Records for processing:
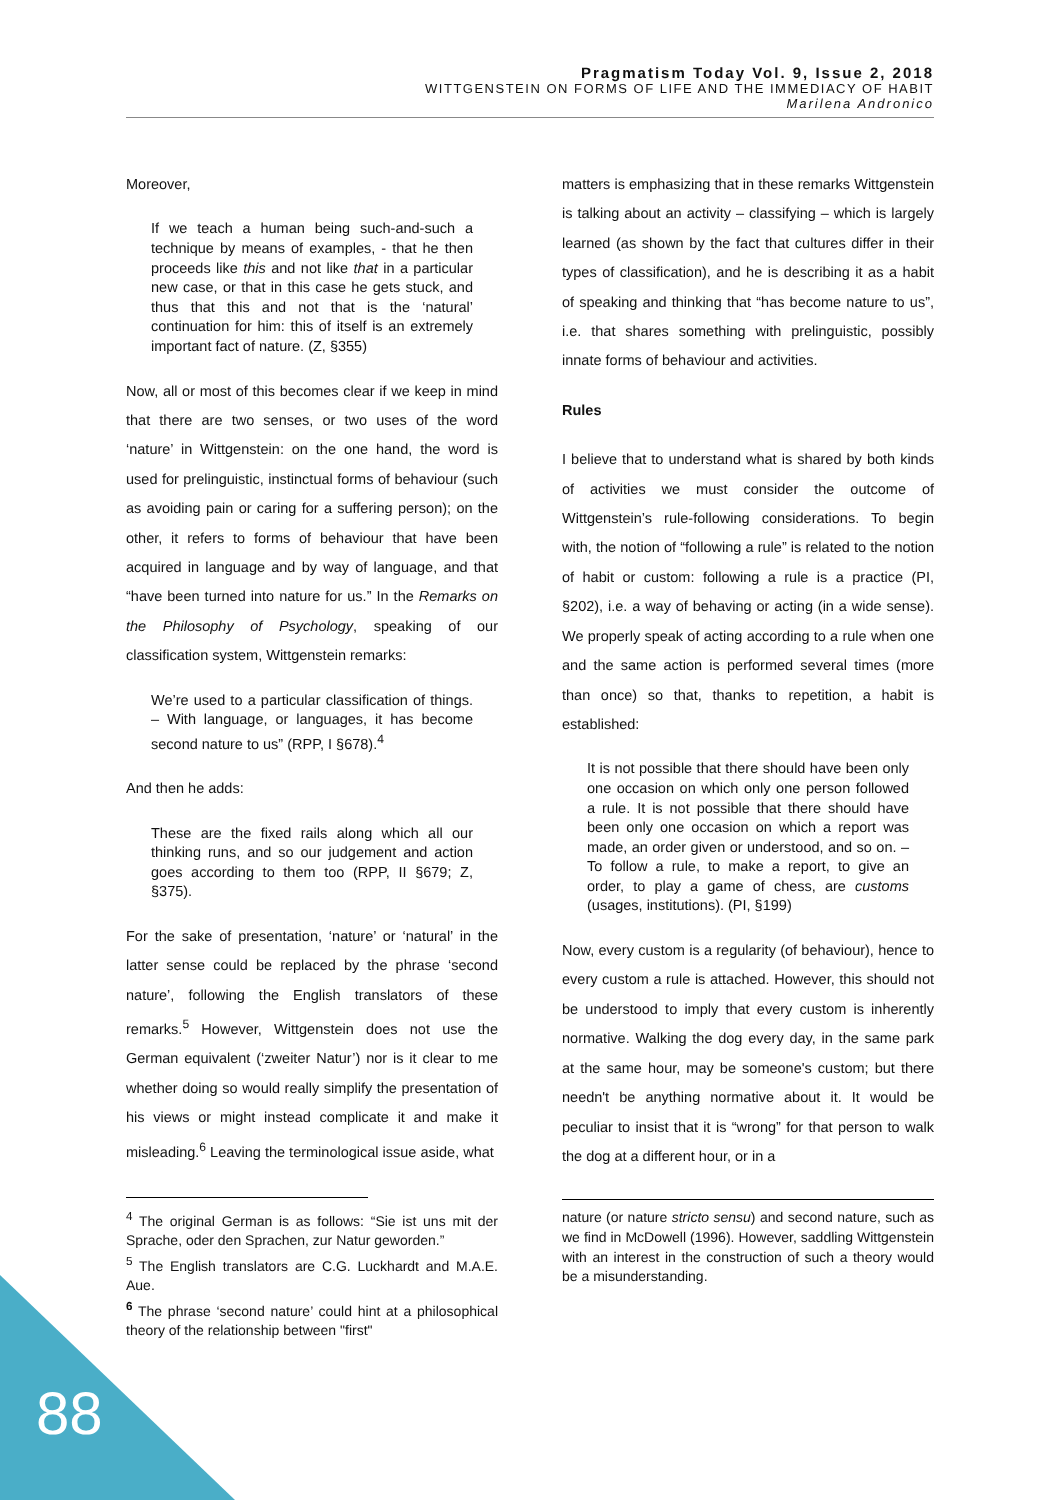Pragmatism Today Vol. 9, Issue 2, 2018
WITTGENSTEIN ON FORMS OF LIFE AND THE IMMEDIACY OF HABIT
Marilena Andronico
Moreover,
If we teach a human being such-and-such a technique by means of examples, - that he then proceeds like this and not like that in a particular new case, or that in this case he gets stuck, and thus that this and not that is the ‘natural’ continuation for him: this of itself is an extremely important fact of nature. (Z, §355)
Now, all or most of this becomes clear if we keep in mind that there are two senses, or two uses of the word ‘nature’ in Wittgenstein: on the one hand, the word is used for prelinguistic, instinctual forms of behaviour (such as avoiding pain or caring for a suffering person); on the other, it refers to forms of behaviour that have been acquired in language and by way of language, and that “have been turned into nature for us.” In the Remarks on the Philosophy of Psychology, speaking of our classification system, Wittgenstein remarks:
We’re used to a particular classification of things. – With language, or languages, it has become second nature to us” (RPP, I §678).<sup>4</sup>
And then he adds:
These are the fixed rails along which all our thinking runs, and so our judgement and action goes according to them too (RPP, II §679; Z, §375).
For the sake of presentation, ‘nature’ or ‘natural’ in the latter sense could be replaced by the phrase ‘second nature’, following the English translators of these remarks.<sup>5</sup> However, Wittgenstein does not use the German equivalent (‘zweiter Natur’) nor is it clear to me whether doing so would really simplify the presentation of his views or might instead complicate it and make it misleading.<sup>6</sup> Leaving the terminological issue aside, what
<sup>4</sup> The original German is as follows: “Sie ist uns mit der Sprache, oder den Sprachen, zur Natur geworden.”
<sup>5</sup> The English translators are C.G. Luckhardt and M.A.E. Aue.
<sup>6</sup> The phrase ‘second nature’ could hint at a philosophical theory of the relationship between "first"
matters is emphasizing that in these remarks Wittgenstein is talking about an activity – classifying – which is largely learned (as shown by the fact that cultures differ in their types of classification), and he is describing it as a habit of speaking and thinking that “has become nature to us”, i.e. that shares something with prelinguistic, possibly innate forms of behaviour and activities.
Rules
I believe that to understand what is shared by both kinds of activities we must consider the outcome of Wittgenstein’s rule-following considerations. To begin with, the notion of “following a rule” is related to the notion of habit or custom: following a rule is a practice (PI, §202), i.e. a way of behaving or acting (in a wide sense). We properly speak of acting according to a rule when one and the same action is performed several times (more than once) so that, thanks to repetition, a habit is established:
It is not possible that there should have been only one occasion on which only one person followed a rule. It is not possible that there should have been only one occasion on which a report was made, an order given or understood, and so on. – To follow a rule, to make a report, to give an order, to play a game of chess, are customs (usages, institutions). (PI, §199)
Now, every custom is a regularity (of behaviour), hence to every custom a rule is attached. However, this should not be understood to imply that every custom is inherently normative. Walking the dog every day, in the same park at the same hour, may be someone's custom; but there needn't be anything normative about it. It would be peculiar to insist that it is “wrong” for that person to walk the dog at a different hour, or in a
nature (or nature stricto sensu) and second nature, such as we find in McDowell (1996). However, saddling Wittgenstein with an interest in the construction of such a theory would be a misunderstanding.
88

Aim of the exercise: From the entries above, copy each line that holds "phrase".

Result for this exercise:
For the sake of presentation, ‘nature’ or ‘natural’ in the latter sense could be replaced by the phrase ‘second nature’, following the English translators of these remarks.<sup>5</sup> However, Wittgenstein does not use the German equivalent (‘zweiter Natur’) nor is it clear to me whether doing so would really simplify the presentation of his views or might instead complicate it and make it misleading.<sup>6</sup> Leaving the terminological issue aside, what
<sup>6</sup> The phrase ‘second nature’ could hint at a philosophical theory of the relationship between "first"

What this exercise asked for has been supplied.